On 7/10/07, Bryan Cantrill <bmc at eng.sun.com> wrote:
>
>
> On Tue, Jul 10, 2007 at 11:49:48AM -0600, Bruce Shaw wrote:
> > >The kstat facility has long been in need of a serious overhaul; this
> > >presents a good opportunity to do this work.
> >
> >
> > I want in on this.  I use kstat to derive CPU information for net-snmp.
> > If we're opening the API, I've got some suggestions.
>
> Excellent.  So do I. ;)  To me, this would be an incredibly valuable
> project, and it would allow us to get the benefits of a "CPUfs" besides.
> And I think this might be one of those instances where we want to at least
> perform the thought experiment of breaking the API (especially the
> in-kernel
> API, which is unspeakably broken in that it exports far too much
> implementation).  Not that we necessarily need to break the API in order
> to move kstat forward, just that this is a situation where we want to
> at least understand what we might be able to do if we were to start with
> a clean(er) sheet of paper...


I have been thinking about this, and one of the things I don't understand,
is how the Scheduler selects, which CMT VCPU, CORE, or socket to schedule
processes or threads. Could someone give me a quick explanation, and how it
relates to kstat? (Or a reference book/link where I can find the info)

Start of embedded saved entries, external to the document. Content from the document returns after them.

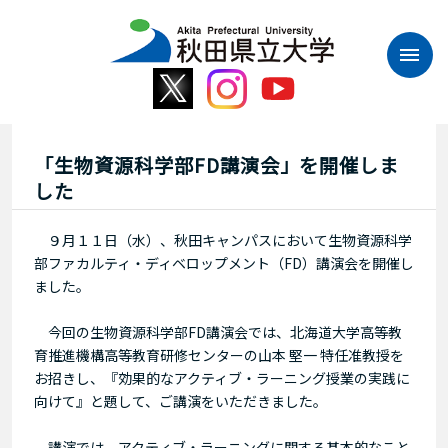
本
文
へ
ス
キ
ッ
プ
「生物資源科学部FD講演会」を開催しま
した
９月１１日（水）、秋田キャンパスにおいて生物資源科学
部ファカルティ・ディベロップメント（FD）講演会を開催し
ました。
今回の生物資源科学部FD講演会では、北海道大学高等教
育推進機構高等教育研修センターの山本 堅一 特任准教授を
お招きし、『効果的なアクティブ・ラーニング授業の実践に
向けて』と題して、ご講演をいただきました。
講演では、アクティブ・ラーニングに関する基本的なこと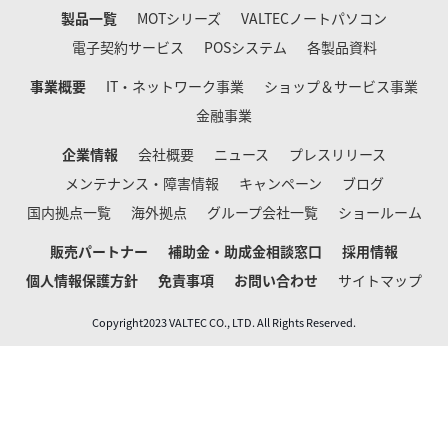
製品一覧
MOTシリーズ
VALTECノートパソコン
電子契約サービス
POSシステム
各製品資料
事業概要
IT・ネットワーク事業
ショップ＆サービス事業
金融事業
企業情報
会社概要
ニュース
プレスリリース
メンテナンス・障害情報
キャンペーン
ブログ
国内拠点一覧
海外拠点
グループ会社一覧
ショールーム
販売パートナー
補助金・助成金相談窓口
採用情報
個人情報保護方針
免責事項
お問い合わせ
サイトマップ
Copyright2023 VALTEC CO., LTD. All Rights Reserved.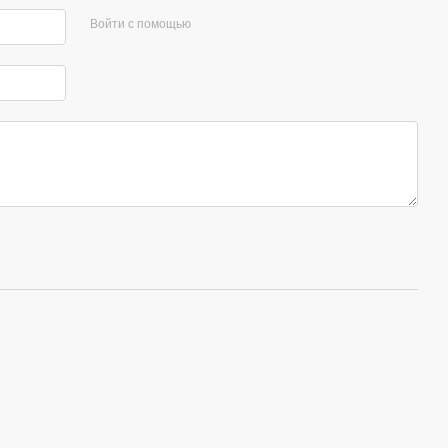
Войти с помощью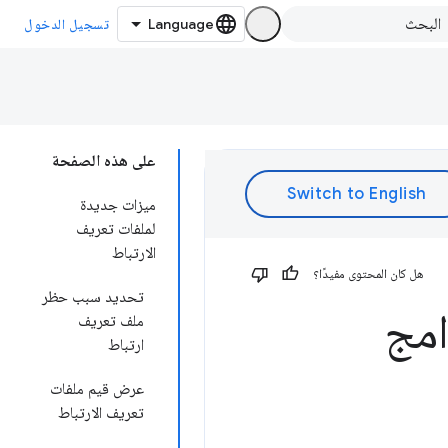
تسجيل الدخول
على هذه الصفحة
ميزات جديدة
لملفات تعريف
الارتباط
هل كان المحتوى مفيدًا؟
تحديد سبب حظر
امج
ملف تعريف
ارتباط
عرض قيم ملفات
تعريف الارتباط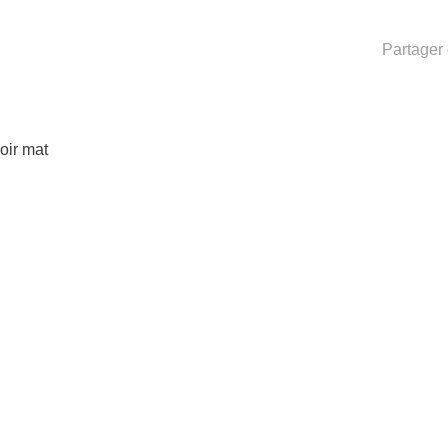
Partager 
oir mat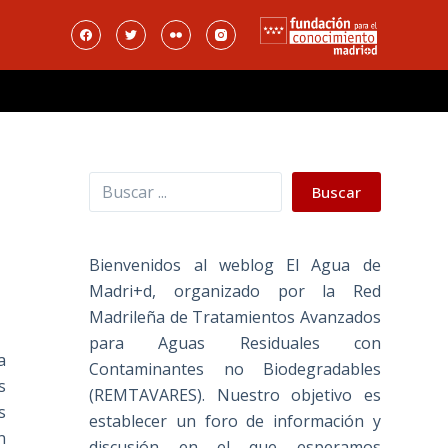
Buscar
Buscar
Bienvenidos al weblog El Agua de
Madri+d, organizado por la Red
Madrileña de Tratamientos Avanzados
para Aguas Residuales con
a
Contaminantes no Biodegradables
s
(REMTAVARES). Nuestro objetivo es
s
establecer un foro de información y
n
discusión en el que esperamos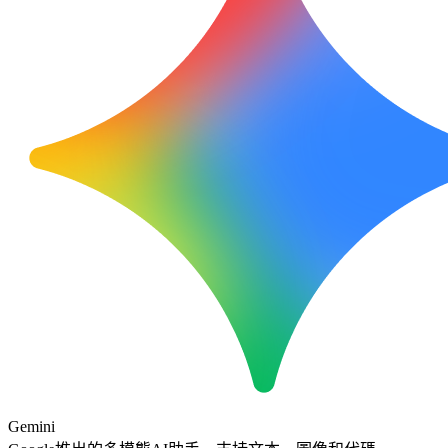
Gemini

Looking down the road, I can also see a further silicon layer, "core
clusters" that share a databus, w/ the databuses tied together with an
onchip xbar. (This may or may not come to fruition, but as we scale core
counts, we will probably see (cc-)numa designs on a single piece of silicon.

I ask because I am thinking about various workloads, will have different
requirements. Some may perform best with core/cache affinity, and others
that would best be utilized by "striping" processes/threads across
cores/sockets. How do we account for this?

--brian

P.S. - What I seek is a stable interface to get this system information via
the commandline. (IE: scriptable). I understand that this may require the
API and the knobs to be hammered out first.